Wonderland is truly unique in its approach to both decor and cuisine. - Photo by Royal Caribbean
In addition to line stalwarts like Chops Grille and Johnny Rockets, Quantum-class ships also have specialty restaurants that are, well, special. Jamie’s Italian is a trattoria by British celeb Jamie Oliver. Dishes here — including fried calamari and lasagna — are well-executed crowd pleasers. Miami-based Michael Schwartz launches a gastro pub onboard with deviled eggs and chicken liver mousse on toast. On Anthem of the Seas, he’s added British favorites, including fish and chips, bangers and mash, and roast beef with Yorkshire puddings, to appeal to the U.K. market. (Schwartz also produces several room service dishes that, unlike the rest of the options, have added fees.)
The line’s most innovative restaurant, Wonderland, uses molecular gastronomy techniques to create fun, playful dishes, including liquid “olives” and vegetables presented like a garden on a bed of pumpernickel “dirt,” all in a whimsical setting.

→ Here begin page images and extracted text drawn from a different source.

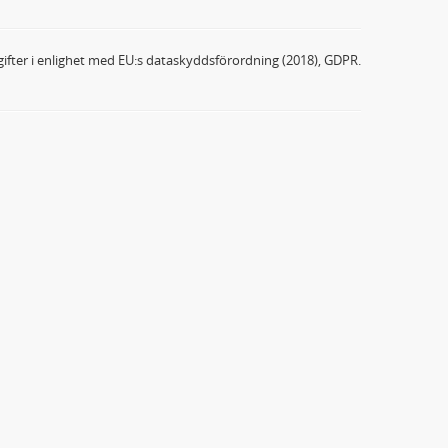
ifter i enlighet med EU:s dataskyddsförordning (2018), GDPR.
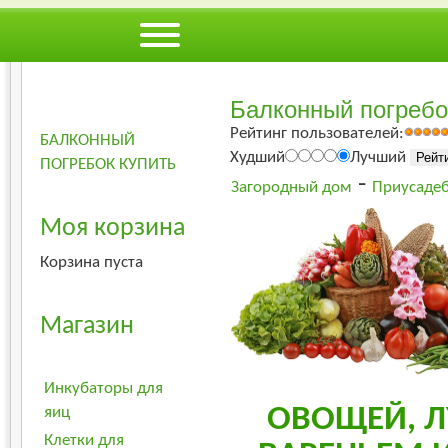
Веселое Под
Балконный погребо
Рейтинг пользователей:
БАЛКОННЫЙ
Худший
Лучший
ПОГРЕБОК КУПИТЬ
-
Загородный дом
Приусадеб
Моя корзина
Корзина пуста
Магазин
Инкубаторы для
ОВОЩЕЙ, Л
яиц
Клетки для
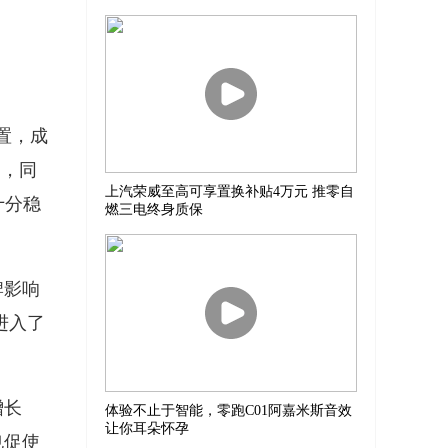
置，成
S，同
上汽荣威至高可享置换补贴4万元 推零自
十分稳
燃三电终身质保
牌影响
进入了
增长
体验不止于智能，零跑C01阿嘉米斯音效
让你耳朵怀孕
也促使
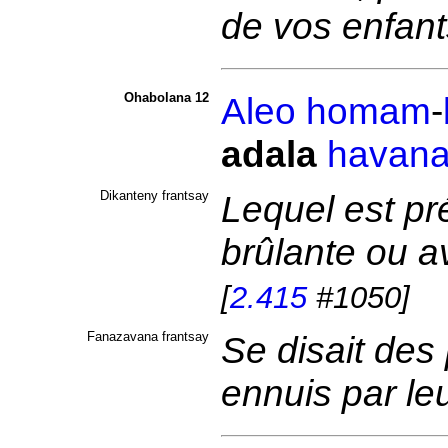
de vos enfan
Ohabolana 12
Aleo
homam
-
adala
havan
Dikanteny frantsay
Lequel est pré
brûlante ou a
[
2.415
#1050]
Fanazavana frantsay
Se disait des
ennuis par le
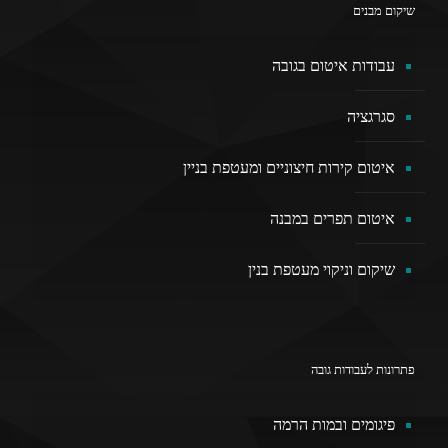
שיקום מבנים
עבודות איטום בגובה
סגרגציה
איטום קירות חיצוניים ומעטפת בניין
איטום תפרים במבנה
שיקום וניקוי מעטפת בנין
פתרונות לעבודות גובה
פיגומים ובמות הרמה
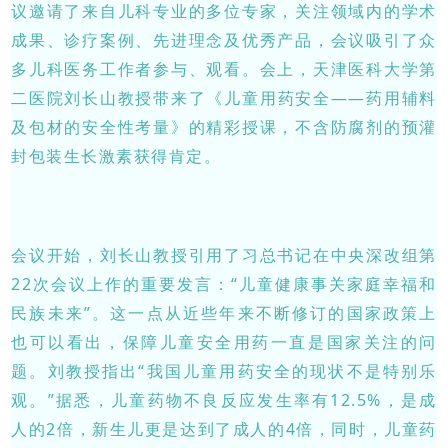
议邀请了来自儿科专业的多位专家，关注领域内的学术
成果、诊疗案例、先进理念及优秀产品，会议吸引了众
多儿科医务工作者参与、观看。会上，天津医科大学第
二医院刘长山教授带来了《儿童用药安全——药用辅料
及包材的安全性考量》的精彩授课，不含防腐剂的预灌
封包装生长激素获得肯定。
会议开始，刘长山教授引用了习总书记在中央深改组第
22次会议上作的重要发言：“儿童健康事关家庭幸福和
民族未来”。这一点从近些年来不断修订的国家政策上
也可以看出，保障儿童安全用药一直是国家关注的问
题。刘教授指出“我国儿童用药安全的现状不是特别乐
观。”据悉，儿童药物不良反应发生率有12.5%，是成
人的2倍，新生儿更是达到了成人的4倍，同时，儿童药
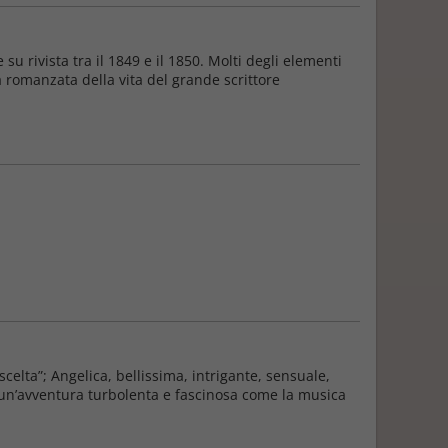
u rivista tra il 1849 e il 1850. Molti degli elementi
ia romanzata della vita del grande scrittore
 scelta”; Angelica, bellissima, intrigante, sensuale,
 un’avventura turbolenta e fascinosa come la musica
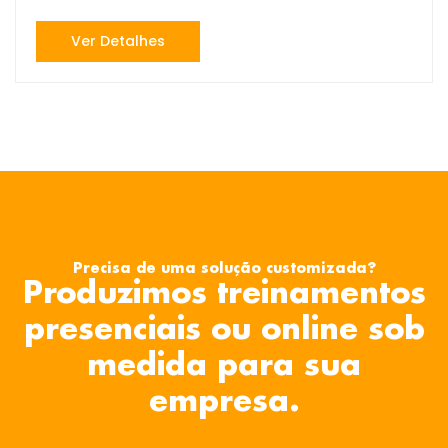
Ver Detalhes
Precisa de uma solução customizada?
Produzimos treinamentos
presenciais ou online sob
medida para sua
empresa.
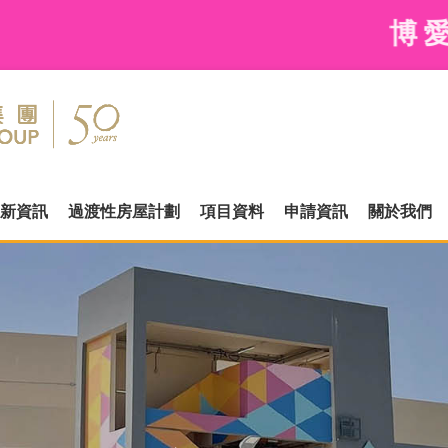
博愛江夏圍村現
新資訊
過渡性房屋計劃
項目資料
申請資訊
關於我們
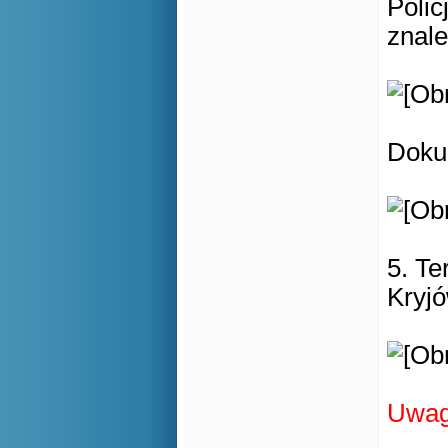
Poli
znale
Doku
5. Te
Kryj
Uwag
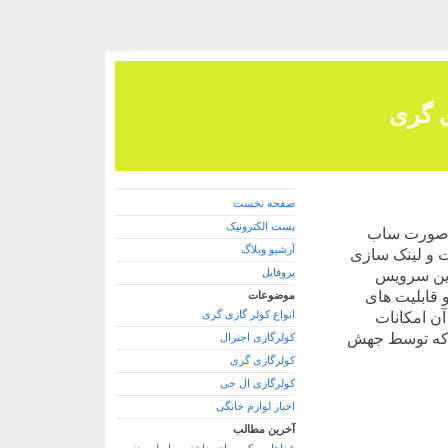
ی گری
صفحه نخست
پست الکترونیک
ه صورت ساب
آرشیو وبلاگ
ات و لینک سازی
پروفایل
 این سرویس
 قابلیت های
موضوعات
انواع کولر گازی گری
آن امکانات
 که توسط جهش
کولرگازی اجنرال
کولرگازی گری
کولرگازی ال جی
اخبار لوازم خانگی
آخرین مطالب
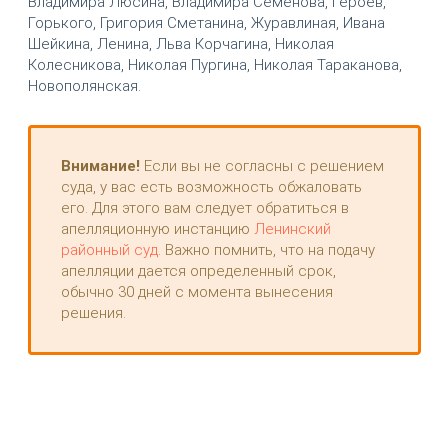
Владимира Люсина, Владимира Семёнова, Героев,
Горького, Григория Сметанина, Журавлиная, Ивана
Шейкина, Ленина, Льва Корчагина, Николая
Колесникова, Николая Пургина, Николая Тараканова,
Новополянская.
Внимание!
Если вы не согласны с решением
суда, у вас есть возможность обжаловать
его. Для этого вам следует обратиться в
апелляционную инстанцию
Ленинский
районный суд
. Важно помнить, что на подачу
апелляции дается определенный срок,
обычно 30 дней с момента вынесения
решения.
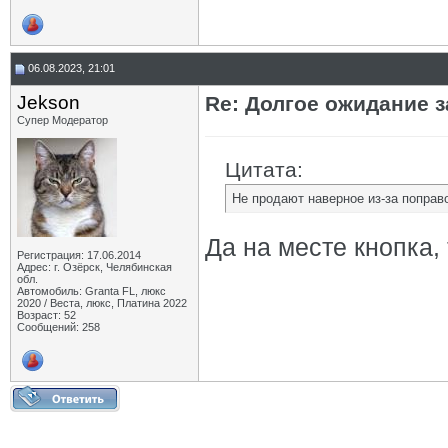
06.08.2023, 21:01
Jekson
Re: Долгое ожидание з
Супер Модератор
Цитата:
Не продают наверное из-за поправо
Да на месте кнопка,
Регистрация: 17.06.2014
Адрес: г. Озёрск, Челябинская
обл.
Автомобиль: Granta FL, люкс
2020 / Веста, люкс, Платина 2022
Возраст: 52
Сообщений: 258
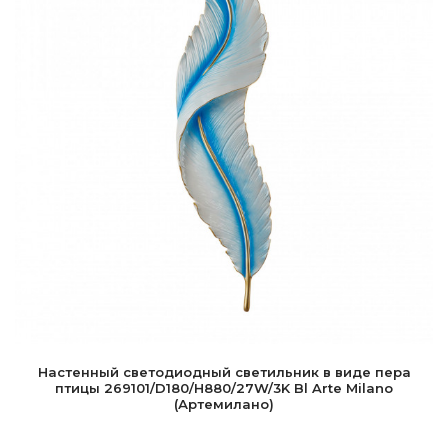
Настенный светодиодный светильник в виде пера
птицы 269101/D180/H880/27W/3K Bl Arte Milano
(Артемилано)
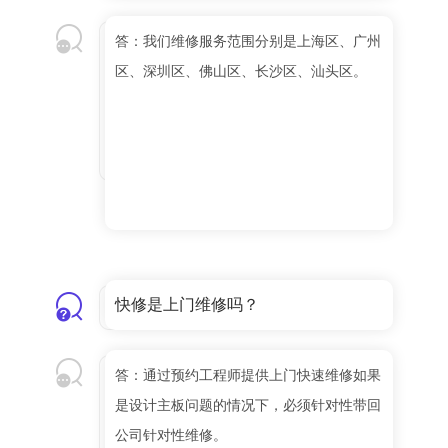
答：我们维修服务范围分别是上海区、广州
区、深圳区、佛山区、长沙区、汕头区。
快修是上门维修吗？
答：通过预约工程师提供上门快速维修如果
是设计主板问题的情况下，必须针对性带回
公司针对性维修。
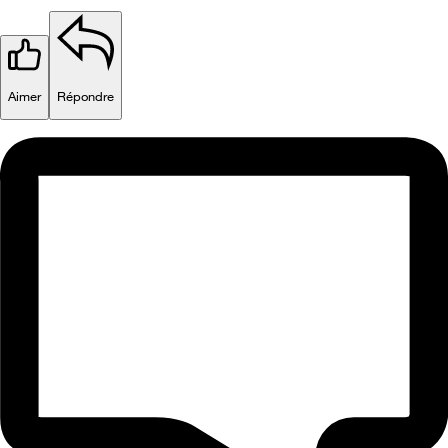
Aimer
Répondre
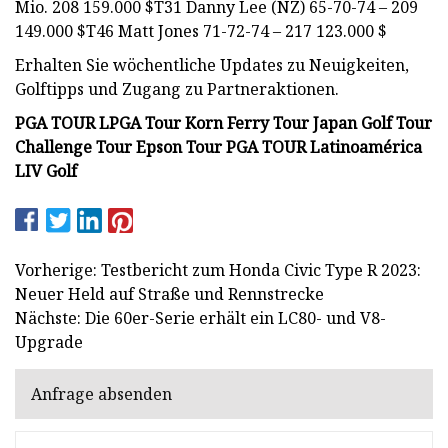
Mio. 208 159.000 $T31 Danny Lee (NZ) 65-70-74 – 209
149.000 $T46 Matt Jones 71-72-74 – 217 123.000 $
Erhalten Sie wöchentliche Updates zu Neuigkeiten,
Golftipps und Zugang zu Partneraktionen.
PGA TOUR LPGA Tour Korn Ferry Tour Japan Golf Tour
Challenge Tour Epson Tour PGA TOUR Latinoamérica
LIV Golf
Vorherige: Testbericht zum Honda Civic Type R 2023:
Neuer Held auf Straße und Rennstrecke
Nächste: Die 60er-Serie erhält ein LC80- und V8-
Upgrade
Anfrage absenden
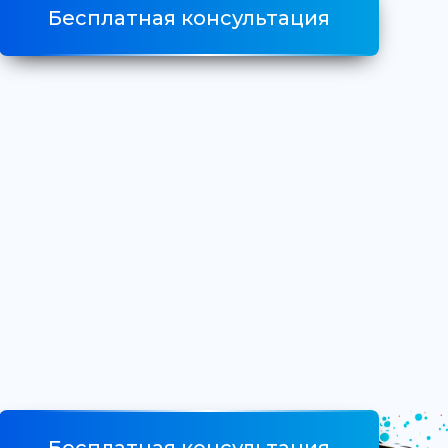
Бесплатная консультация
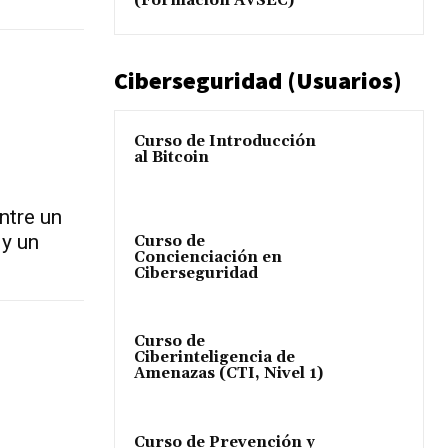
(Formación AVSEC)
Ciberseguridad (Usuarios)
Curso de Introducción
al Bitcoin
ntre un
 y un
Curso de
Concienciación en
Ciberseguridad
Curso de
Ciberinteligencia de
Amenazas (CTI, Nivel 1)
Curso de Prevención y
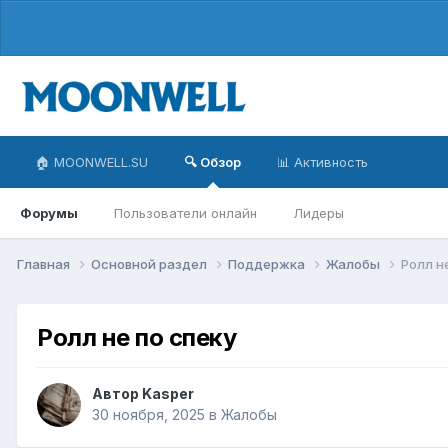
🏠 MOONWELL.SU
🔍 Обзор
📊 Активность
Форумы
Пользователи онлайн
Лидеры
Главная
Основной раздел
Поддержка
Жалобы
Ролл н
Ролл не по спеку
Автор
Kasper
30 ноября, 2025
в
Жалобы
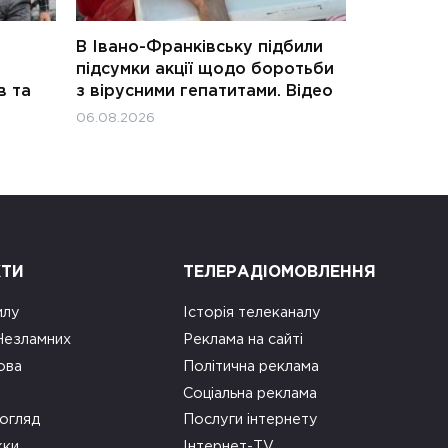
В Івано-Франківську підбили
підсумки акції щодо боротьби
в та
з вірусними гепатитами. Відео
06.08.2026
КТИ
ТЕЛЕРАДІОМОВЛЕННЯ
илу
Історія телеканалу
 Незламних
Реклама на сайті
ова
Політична реклама
Соціальна реклама
огляд
Послуги інтернету
ки
Інтернет-TV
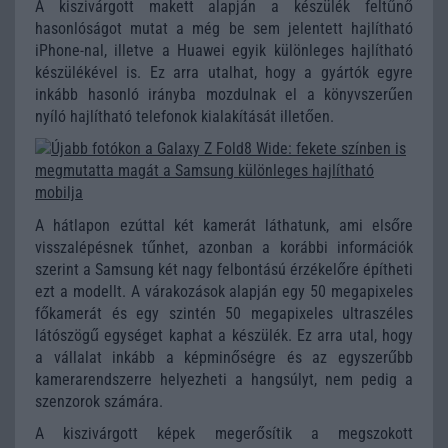
A kiszivárgott makett alapján a készülék feltűnő
hasonlóságot mutat a még be sem jelentett hajlítható
iPhone-nal, illetve a Huawei egyik különleges hajlítható
készülékével is. Ez arra utalhat, hogy a gyártók egyre
inkább hasonló irányba mozdulnak el a könyvszerűen
nyíló hajlítható telefonok kialakítását illetően.
A hátlapon ezúttal két kamerát láthatunk, ami elsőre
visszalépésnek tűnhet, azonban a korábbi információk
szerint a Samsung két nagy felbontású érzékelőre építheti
ezt a modellt. A várakozások alapján egy 50 megapixeles
főkamerát és egy szintén 50 megapixeles ultraszéles
látószögű egységet kaphat a készülék. Ez arra utal, hogy
a vállalat inkább a képminőségre és az egyszerűbb
kamerarendszerre helyezheti a hangsúlyt, nem pedig a
szenzorok számára.
A kiszivárgott képek megerősítik a megszokott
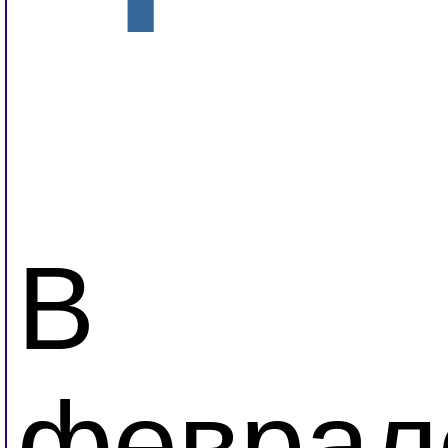
В
феврал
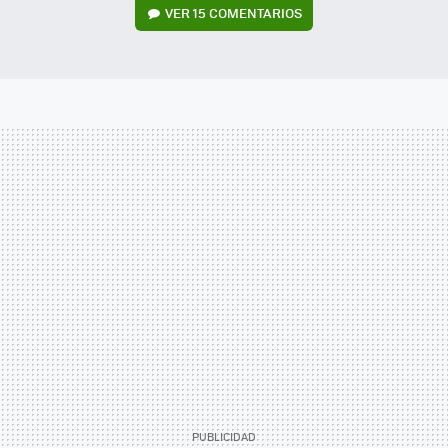
VER
15 COMENTARIOS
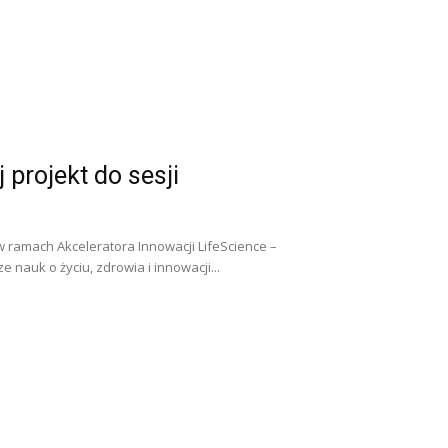
projekt do sesji
ramach Akceleratora Innowacji LifeScience –
nauk o życiu, zdrowia i innowacji...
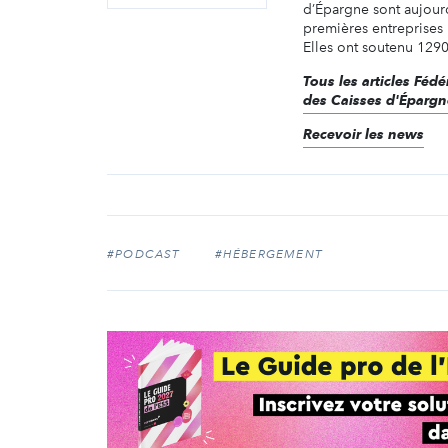
d’Épargne sont aujourd
premières entreprises
Elles ont soutenu 1290 
Tous les articles Féd
des Caisses d'Épargn
Recevoir les news
#PODCAST
#HÉBERGEMENT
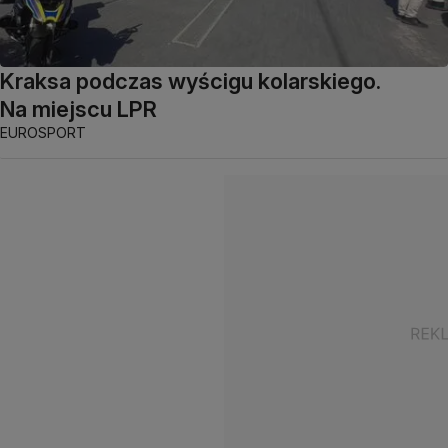
Kraksa podczas wyścigu kolarskiego.
Na miejscu LPR
EUROSPORT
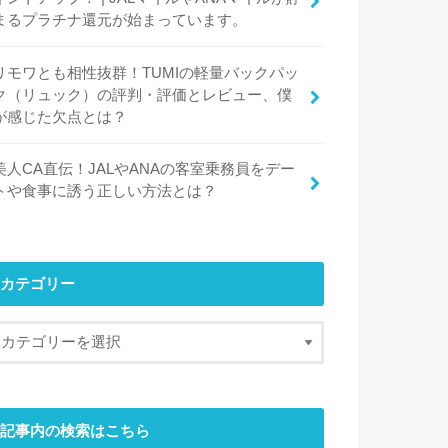
まるプラチナ還元が始まっています。
リモワとも相性抜群！TUMIの軽量バックパッ
ク（リュック）の評判・評価とレビュー、僕
が感じた欠点とは？
美人CA直伝！JALやANAの客室乗務員をデー
トや食事に誘う正しい方法とは？
カテゴリー
記事内の検索はこちら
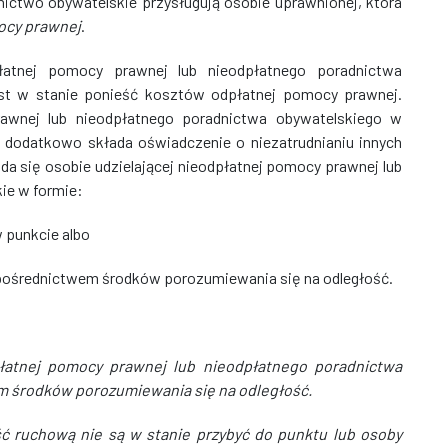
ictwo obywatelskie przysługują osobie uprawnionej, która
cy prawnej
.
łatnej pomocy prawnej lub nieodpłatnego poradnictwa
jest w stanie ponieść kosztów odpłatnej pomocy prawnej.
awnej lub nieodpłatnego poradnictwa obywatelskiego w
j dodatkowo składa oświadczenie o niezatrudnianiu innych
da się osobie udzielającej nieodpłatnej pomocy prawnej lub
ie w formie:
 punkcie albo
a pośrednictwem środków porozumiewania się na odległość.
łatnej pomocy prawnej lub nieodpłatnego poradnictwa
m środków porozumiewania się na odległość.
ć ruchową nie są w stanie przybyć do punktu lub osoby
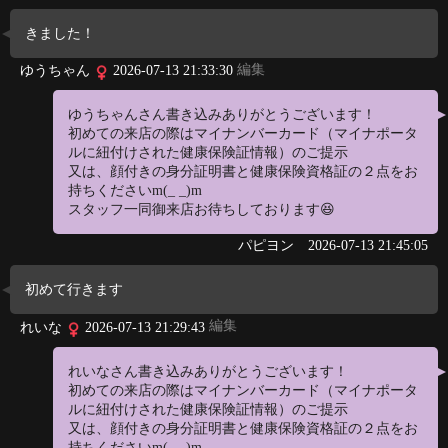
きました！
編集
ゆうちゃん
2026-07-13 21:33:30
ゆうちゃんさん書き込みありがとうございます！
初めての来店の際はマイナンバーカード（マイナポータ
ルに紐付けされた健康保険証情報）のご提示
又は、顔付きの身分証明書と健康保険資格証の２点をお
持ちくださいm(_ _)m
スタッフ一同御来店お待ちしております😆
パピヨン
2026-07-13 21:45:05
初めて行きます
編集
れいな
2026-07-13 21:29:43
れいなさん書き込みありがとうございます！
初めての来店の際はマイナンバーカード（マイナポータ
ルに紐付けされた健康保険証情報）のご提示
又は、顔付きの身分証明書と健康保険資格証の２点をお
持ちくださいm(_ _)m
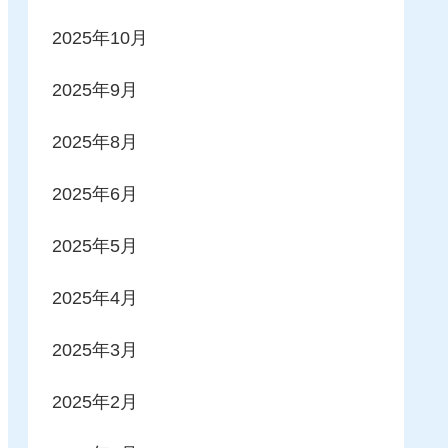
2025年10月
2025年9月
2025年8月
2025年6月
2025年5月
2025年4月
2025年3月
2025年2月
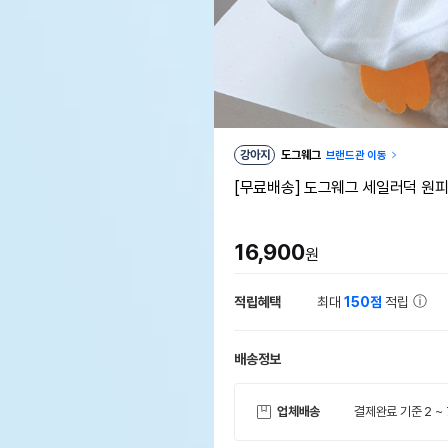
강아지
도그웨그
브랜드관 이동
[무료배송] 도그웨그 세일러덕 원
16,900
원
적립혜택
최대
150점
적립
배송정보
업체배송
결제완료 기준 2 ~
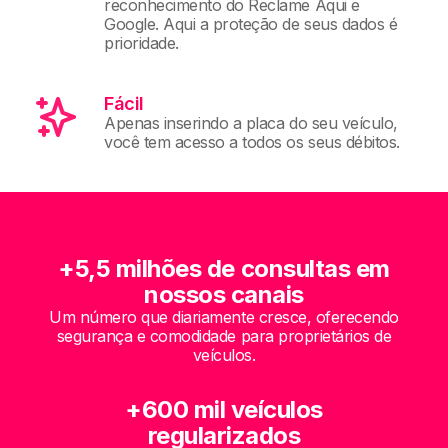
reconhecimento do Reclame Aqui e
Google. Aqui a proteção de seus dados é
prioridade.
Fácil
Apenas inserindo a placa do seu veículo,
você tem acesso a todos os seus débitos.
+5,5 milhões de consultas em
nossos canais
Um número que diariamente cresce, oferecendo
segurança e comodidade para proprietários de
veículos.
+600 mil veículos
regularizados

A typical balcony cabin on Anthem. - Photo by Royal Caribbean
Quantum-class ships have a lot of cabin categories. Here, you’ll find a whopping 34. Some inside cabins have “virtual balconies” with 80-inch LED screens that project the view from the deck. They’re a cool new feature, but they feel more like an art installation than a window. The ship also has a few studio cabins for single travelers, and more interconnected cabins for families and large groups.
For those who want to splurge, the suites include everything from practical family-friendly junior suites — with a modular design that gives kids and parents, or traveling friends, separate areas — to impressive, two-story, loft-style designs that feel like penthouse apartments and come with their own outdoor dining space. Suite guests also have a private seafood restaurant, Coastal Kitchen.
Kids & Teens:
Bumper cars, rock walls, and surfing simulators will keep kids busy. - Photo by Royal Caribbean
Although this class does not have the DreamWorks partnership that defines the children’s programs on the Oasis-class ships, there’s an abundance of entertainment for kids. The Royal Babies and Tots Nursery is open from 9 a.m. to midnight on sea days, and the two-story Adventure Ocean kids club is open from 9 a.m. to 10 p.m., with a couple of breaks, divided into age groups: 3-5, 6-8, and 9-11. The Adventure Club also hosts a kids dinner in the Windjammer Marketplace at night.
Teens have their own program, with scavenger hunts and karaoke, and the club is open on sea days from 10 a.m. to 6 p.m., and 8 p.m. to anywhere from midnight to 2 a.m.
In addition, there’s a library with board games. And parents who want family time can head to activities like the popular “How well do you know your parents?” quiz. You’ll also find multiple pools for kids to choose from, including a water park with a kiddie pool and a wave pool that looks like so much fun, you’ll wish you could join the little ones.